About this exercise: Keep each line of the material that includes "macros", and leave out the rest.

^^^^

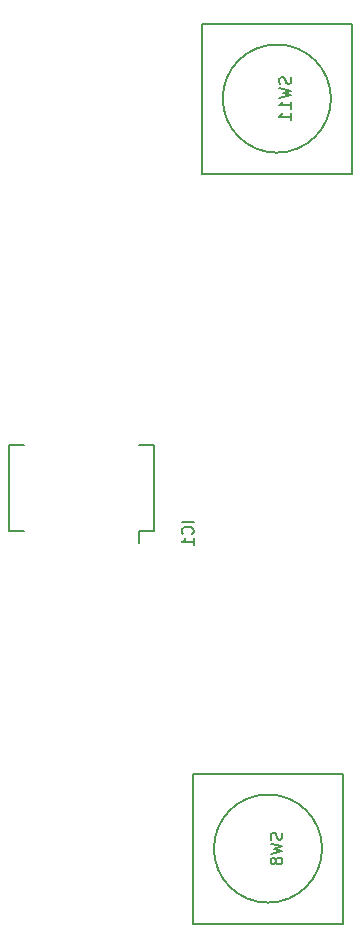
<source format=gbr>
G04 #@! TF.FileFunction,Legend,Bot*
%FSLAX46Y46*%
G04 Gerber Fmt 4.6, Leading zero omitted, Abs format (unit mm)*
G04 Created by KiCad (PCBNEW 0.201509061501+6161~29~ubuntu14.04.1-product) date Mon 14 Sep 2015 05:33:44 PM EDT*
%MOMM*%
G01*
G04 APERTURE LIST*
%ADD10C,0.100000*%
%ADD11C,0.150000*%
G04 APERTURE END LIST*
D10*
D11*
X50825000Y-59405000D02*
X49555000Y-59405000D01*
X50825000Y-52055000D02*
X49555000Y-52055000D01*
X38615000Y-52055000D02*
X39885000Y-52055000D01*
X38615000Y-59405000D02*
X39885000Y-59405000D01*
X50825000Y-59405000D02*
X50825000Y-52055000D01*
X38615000Y-59405000D02*
X38615000Y-52055000D01*
X49555000Y-59405000D02*
X49555000Y-60340000D01*
X65079050Y-86250000D02*
G75*
G03X65079050Y-86250000I-4579050J0D01*
G01*
X66850000Y-92600000D02*
X66850000Y-79900000D01*
X66850000Y-79900000D02*
X54150000Y-79900000D01*
X54150000Y-79900000D02*
X54150000Y-92600000D01*
X54150000Y-92600000D02*
X66850000Y-92600000D01*
X65829050Y-22750000D02*
G75*
G03X65829050Y-22750000I-4579050J0D01*
G01*
X67600000Y-29100000D02*
X67600000Y-16400000D01*
X67600000Y-16400000D02*
X54900000Y-16400000D01*
X54900000Y-16400000D02*
X54900000Y-29100000D01*
X54900000Y-29100000D02*
X67600000Y-29100000D01*
X54202381Y-58563810D02*
X53202381Y-58563810D01*
X54107143Y-59611429D02*
X54154762Y-59563810D01*
X54202381Y-59420953D01*
X54202381Y-59325715D01*
X54154762Y-59182857D01*
X54059524Y-59087619D01*
X53964286Y-59040000D01*
X53773810Y-58992381D01*
X53630952Y-58992381D01*
X53440476Y-59040000D01*
X53345238Y-59087619D01*
X53250000Y-59182857D01*
X53202381Y-59325715D01*
X53202381Y-59420953D01*
X53250000Y-59563810D01*
X53297619Y-59611429D01*
X54202381Y-60563810D02*
X54202381Y-59992381D01*
X54202381Y-60278095D02*
X53202381Y-60278095D01*
X53345238Y-60182857D01*
X53440476Y-60087619D01*
X53488095Y-59992381D01*
X61666762Y-84916667D02*
X61714381Y-85059524D01*
X61714381Y-85297620D01*
X61666762Y-85392858D01*
X61619143Y-85440477D01*
X61523905Y-85488096D01*
X61428667Y-85488096D01*
X61333429Y-85440477D01*
X61285810Y-85392858D01*
X61238190Y-85297620D01*
X61190571Y-85107143D01*
X61142952Y-85011905D01*
X61095333Y-84964286D01*
X61000095Y-84916667D01*
X60904857Y-84916667D01*
X60809619Y-84964286D01*
X60762000Y-85011905D01*
X60714381Y-85107143D01*
X60714381Y-85345239D01*
X60762000Y-85488096D01*
X60714381Y-85821429D02*
X61714381Y-86059524D01*
X61000095Y-86250001D01*
X61714381Y-86440477D01*
X60714381Y-86678572D01*
X61142952Y-87202381D02*
X61095333Y-87107143D01*
X61047714Y-87059524D01*
X60952476Y-87011905D01*
X60904857Y-87011905D01*
X60809619Y-87059524D01*
X60762000Y-87107143D01*
X60714381Y-87202381D01*
X60714381Y-87392858D01*
X60762000Y-87488096D01*
X60809619Y-87535715D01*
X60904857Y-87583334D01*
X60952476Y-87583334D01*
X61047714Y-87535715D01*
X61095333Y-87488096D01*
X61142952Y-87392858D01*
X61142952Y-87202381D01*
X61190571Y-87107143D01*
X61238190Y-87059524D01*
X61333429Y-87011905D01*
X61523905Y-87011905D01*
X61619143Y-87059524D01*
X61666762Y-87107143D01*
X61714381Y-87202381D01*
X61714381Y-87392858D01*
X61666762Y-87488096D01*
X61619143Y-87535715D01*
X61523905Y-87583334D01*
X61333429Y-87583334D01*
X61238190Y-87535715D01*
X61190571Y-87488096D01*
X61142952Y-87392858D01*
X62416762Y-20940476D02*
X62464381Y-21083333D01*
X62464381Y-21321429D01*
X62416762Y-21416667D01*
X62369143Y-21464286D01*
X62273905Y-21511905D01*
X62178667Y-21511905D01*
X62083429Y-21464286D01*
X62035810Y-21416667D01*
X61988190Y-21321429D01*
X61940571Y-21130952D01*
X61892952Y-21035714D01*
X61845333Y-20988095D01*
X61750095Y-20940476D01*
X61654857Y-20940476D01*
X61559619Y-20988095D01*
X61512000Y-21035714D01*
X61464381Y-21130952D01*
X61464381Y-21369048D01*
X61512000Y-21511905D01*
X61464381Y-21845238D02*
X62464381Y-22083333D01*
X61750095Y-22273810D01*
X62464381Y-22464286D01*
X61464381Y-22702381D01*
X62464381Y-23607143D02*
X62464381Y-23035714D01*
X62464381Y-23321428D02*
X61464381Y-23321428D01*
X61607238Y-23226190D01*
X61702476Y-23130952D01*
X61750095Y-23035714D01*
X62464381Y-24559524D02*
X62464381Y-23988095D01*
X62464381Y-24273809D02*
X61464381Y-24273809D01*
X61607238Y-24178571D01*
X61702476Y-24083333D01*
X61750095Y-23988095D01*
M02*

</source>
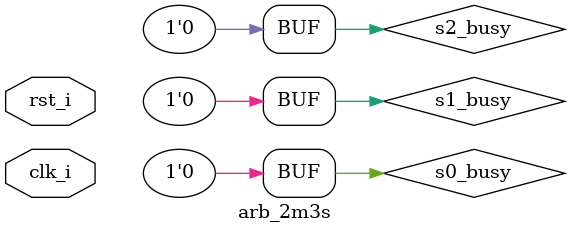
<source format=sv>
/*
 * arb_2m1s.sv
 *
 *  Created on: 27.12.2017
 *      Author: Alexander Antonov <antonov.alex.alex@gmail.com>
 *     License: See LICENSE file for details
 */


`include "sigma_tile.svh"

module arb_2m3s
#(
	parameter SFR_BITSEL = 16
	, parameter XIF_BITSEL = 31
)
(
	input [0:0] clk_i
	, input [0:0] rst_i
	
	, MemSplit32.Slave m0
	, MemSplit32.Slave m1
	, MemSplit32.Master s0
	, MemSplit32.Master s1
	, MemSplit32.Master s2
);
    
	logic m0_s0_rd_inprogress, m0_s0_rd_inprogress_next;
	logic m0_s1_rd_inprogress, m0_s1_rd_inprogress_next;
	logic m0_s2_rd_inprogress, m0_s2_rd_inprogress_next;

	logic m1_s0_rd_inprogress, m1_s0_rd_inprogress_next;
	logic m1_s1_rd_inprogress, m1_s1_rd_inprogress_next;
	logic m1_s2_rd_inprogress, m1_s2_rd_inprogress_next;

	always @(posedge clk_i)
		begin
		if (rst_i)
			begin
			m0_s0_rd_inprogress <= 1'b0;
			m0_s1_rd_inprogress <= 1'b0;
			m0_s2_rd_inprogress <= 1'b0;
			m1_s0_rd_inprogress <= 1'b0;
			m1_s1_rd_inprogress <= 1'b0;
			m1_s2_rd_inprogress <= 1'b0;
			end
		else
			begin
			m0_s0_rd_inprogress <= m0_s0_rd_inprogress_next;
			m0_s1_rd_inprogress <= m0_s1_rd_inprogress_next;
			m0_s2_rd_inprogress <= m0_s2_rd_inprogress_next;
			m1_s0_rd_inprogress <= m1_s0_rd_inprogress_next;
			m1_s1_rd_inprogress <= m1_s1_rd_inprogress_next;
			m1_s2_rd_inprogress <= m1_s2_rd_inprogress_next;
			end
		end
	
	logic s0_busy, s1_busy, s2_busy;

	always @*
		begin

		m0.ack = 1'b0;
		m0.resp = 1'b0;
		m0.rdata = 0;

		m1.ack = 1'b0;
		m1.resp = 1'b0;
		m1.rdata = 0;

		s0_busy = 1'b0;
		s1_busy = 1'b0;
		s2_busy = 1'b0;

		s0.req 		= 1'b0;
		s0.we 		= 1'b0;
		s0.addr 	= 0;
		s0.be 		= 4'h0;
		s0.wdata 	= 0;

		s1.req 		= 1'b0;
		s1.we 		= 1'b0;
		s1.addr 	= 0;
		s1.be 		= 4'h0;
		s1.wdata 	= 0;

		s2.req 		= 1'b0;
		s2.we 		= 1'b0;
		s2.addr 	= 0;
		s2.be 		= 4'h0;
		s2.wdata 	= 0;
		
		m0_s0_rd_inprogress_next = m0_s0_rd_inprogress;
		m0_s1_rd_inprogress_next = m0_s1_rd_inprogress;
		m0_s2_rd_inprogress_next = m0_s2_rd_inprogress;
		m1_s0_rd_inprogress_next = m1_s0_rd_inprogress;
		m1_s1_rd_inprogress_next = m1_s1_rd_inprogress;
		m1_s2_rd_inprogress_next = m1_s2_rd_inprogress;

		if (s0.resp)
			begin
			if (m0_s0_rd_inprogress_next)
				begin
				m0.resp = s0.resp;
				m0.rdata = s0.rdata;
				end
			if (m1_s0_rd_inprogress_next)
				begin
				m1.resp = s0.resp;
				m1.rdata = s0.rdata;
				end
			m0_s0_rd_inprogress_next = 1'b0;
			m1_s0_rd_inprogress_next = 1'b0;
			end

		if (s1.resp)
			begin
			if (m0_s1_rd_inprogress_next)
				begin
				m0.resp = s1.resp;
				m0.rdata = s1.rdata;
				end
			if (m1_s1_rd_inprogress_next)
				begin
				m1.resp = s1.resp;
				m1.rdata = s1.rdata;
				end
			m0_s1_rd_inprogress_next = 1'b0;
			m1_s1_rd_inprogress_next = 1'b0;
			end

		if (s2.resp)
			begin
			if (m0_s2_rd_inprogress_next)
				begin
				m0.resp = s2.resp;
				m0.rdata = s2.rdata;
				end
			if (m1_s2_rd_inprogress_next)
				begin
				m1.resp = s2.resp;
				m1.rdata = s2.rdata;
				end
			m0_s2_rd_inprogress_next = 1'b0;
			m1_s2_rd_inprogress_next = 1'b0;
			end

		if (m0.req)
			begin
			if (m0.addr[XIF_BITSEL])
				begin
				if (!s2_busy && !m0_s2_rd_inprogress_next)
					begin
					s2.req 		= m0.req;
					s2.we 		= m0.we;
					s2.addr 	= m0.addr;
					s2.be 		= m0.be;
					s2.wdata 	= m0.wdata;
					m0.ack 		= s2.ack;
					m0_s2_rd_inprogress_next = !m0.we;
					end
				end
			else if (m0.addr[SFR_BITSEL])
				begin
				if (!s1_busy && !m0_s1_rd_inprogress_next)
					begin
					s1.req 		= m0.req;
					s1.we 		= m0.we;
					s1.addr 	= m0.addr;
					s1.be 		= m0.be;
					s1.wdata 	= m0.wdata;
					m0.ack 		= s1.ack;
					m0_s1_rd_inprogress_next = !m0.we;
					end
				end
			else
				begin
				if (!s0_busy && !m0_s0_rd_inprogress_next)
					begin
					s0.req 		= m0.req;
					s0.we 		= m0.we;
					s0.addr 	= m0.addr;
					s0.be 		= m0.be;
					s0.wdata 	= m0.wdata;
					m0.ack 		= s0.ack;
					m0_s0_rd_inprogress_next = !m0.we;
					end
				end
			end

		if (m1.req)
			begin
			if (m1.addr[XIF_BITSEL])
				begin
				if (!s2_busy && !m1_s2_rd_inprogress_next)
					begin
					s2.req 		= m1.req;
					s2.we 		= m1.we;
					s2.addr 	= m1.addr;
					s2.be 		= m1.be;
					s2.wdata 	= m1.wdata;
					m1.ack 		= s2.ack;
					m1_s2_rd_inprogress_next = !m1.we;
					end
				end
			else if (m1.addr[SFR_BITSEL])
				begin
				if (!s1_busy && !m1_s1_rd_inprogress_next)
					begin
					s1.req 		= m1.req;
					s1.we 		= m1.we;
					s1.addr 	= m1.addr;
					s1.be 		= m1.be;
					s1.wdata 	= m1.wdata;
					m1.ack 		= s1.ack;
					m1_s1_rd_inprogress_next = !m1.we;
					end
				end
			else
				begin
				if (!s0_busy && !m1_s0_rd_inprogress_next)
					begin
					s0.req 		= m1.req;
					s0.we 		= m1.we;
					s0.addr 	= m1.addr;
					s0.be 		= m1.be;
					s0.wdata 	= m1.wdata;
					m1.ack 		= s0.ack;
					m1_s0_rd_inprogress_next = !m1.we;
					end
				end
			end
		end


endmodule

</source>
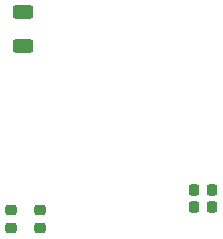
<source format=gtp>
%TF.GenerationSoftware,KiCad,Pcbnew,8.0.4*%
%TF.CreationDate,2024-12-21T23:10:03-05:00*%
%TF.ProjectId,Reaction Wheel,52656163-7469-46f6-9e20-576865656c2e,rev?*%
%TF.SameCoordinates,Original*%
%TF.FileFunction,Paste,Top*%
%TF.FilePolarity,Positive*%
%FSLAX46Y46*%
G04 Gerber Fmt 4.6, Leading zero omitted, Abs format (unit mm)*
G04 Created by KiCad (PCBNEW 8.0.4) date 2024-12-21 23:10:03*
%MOMM*%
%LPD*%
G01*
G04 APERTURE LIST*
G04 Aperture macros list*
%AMRoundRect*
0 Rectangle with rounded corners*
0 $1 Rounding radius*
0 $2 $3 $4 $5 $6 $7 $8 $9 X,Y pos of 4 corners*
0 Add a 4 corners polygon primitive as box body*
4,1,4,$2,$3,$4,$5,$6,$7,$8,$9,$2,$3,0*
0 Add four circle primitives for the rounded corners*
1,1,$1+$1,$2,$3*
1,1,$1+$1,$4,$5*
1,1,$1+$1,$6,$7*
1,1,$1+$1,$8,$9*
0 Add four rect primitives between the rounded corners*
20,1,$1+$1,$2,$3,$4,$5,0*
20,1,$1+$1,$4,$5,$6,$7,0*
20,1,$1+$1,$6,$7,$8,$9,0*
20,1,$1+$1,$8,$9,$2,$3,0*%
G04 Aperture macros list end*
%ADD10RoundRect,0.250000X-0.625000X0.312500X-0.625000X-0.312500X0.625000X-0.312500X0.625000X0.312500X0*%
%ADD11RoundRect,0.225000X0.250000X-0.225000X0.250000X0.225000X-0.250000X0.225000X-0.250000X-0.225000X0*%
%ADD12RoundRect,0.225000X-0.225000X-0.250000X0.225000X-0.250000X0.225000X0.250000X-0.225000X0.250000X0*%
G04 APERTURE END LIST*
D10*
%TO.C,R1*%
X55500000Y-55450000D03*
X55500000Y-58375000D03*
%TD*%
D11*
%TO.C,C3*%
X57000000Y-73750000D03*
X57000000Y-72200000D03*
%TD*%
D12*
%TO.C,C2*%
X70000000Y-72000000D03*
X71550000Y-72000000D03*
%TD*%
D11*
%TO.C,C4*%
X54500000Y-73750000D03*
X54500000Y-72200000D03*
%TD*%
D12*
%TO.C,C1*%
X70000000Y-70500000D03*
X71550000Y-70500000D03*
%TD*%
M02*

</source>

^^^^

Problem solution:
G04 Aperture macros list*
G04 Aperture macros list end*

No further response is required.